_Task objective_.
Extract, without alteration, the stretch of the entries from the line containing "#<-- Login -->" through the final line.

Start of Data supplied

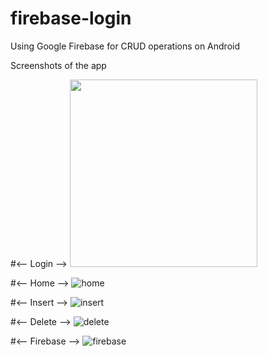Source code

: # firebase-login
Using Google Firebase for CRUD operations on Android

Screenshots of the app

#<-- Login -->
<img src="https://user-images.githubusercontent.com/16580768/79004800-18e1b500-7b1b-11ea-9011-ab5f0fc2f9b8.png" width="300" />

#<-- Home -->
![home](https://user-images.githubusercontent.com/16580768/79004848-2c8d1b80-7b1b-11ea-8eb7-1f4d95fa3702.png)

#<-- Insert -->
![insert](https://user-images.githubusercontent.com/16580768/79004876-3a42a100-7b1b-11ea-91a2-746c50e43624.png)

#<-- Delete -->
![delete](https://user-images.githubusercontent.com/16580768/79004900-4595cc80-7b1b-11ea-9426-080652463f24.png)

#<-- Firebase -->
![firebase](https://user-images.githubusercontent.com/16580768/79004941-61996e00-7b1b-11ea-9648-8da647e88583.PNG)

End of Data supplied

_Output for this exercise_.
#<-- Login -->
<img src="https://user-images.githubusercontent.com/16580768/79004800-18e1b500-7b1b-11ea-9011-ab5f0fc2f9b8.png" width="300" />

#<-- Home -->
![home](https://user-images.githubusercontent.com/16580768/79004848-2c8d1b80-7b1b-11ea-8eb7-1f4d95fa3702.png)

#<-- Insert -->
![insert](https://user-images.githubusercontent.com/16580768/79004876-3a42a100-7b1b-11ea-91a2-746c50e43624.png)

#<-- Delete -->
![delete](https://user-images.githubusercontent.com/16580768/79004900-4595cc80-7b1b-11ea-9426-080652463f24.png)

#<-- Firebase -->
![firebase](https://user-images.githubusercontent.com/16580768/79004941-61996e00-7b1b-11ea-9648-8da647e88583.PNG)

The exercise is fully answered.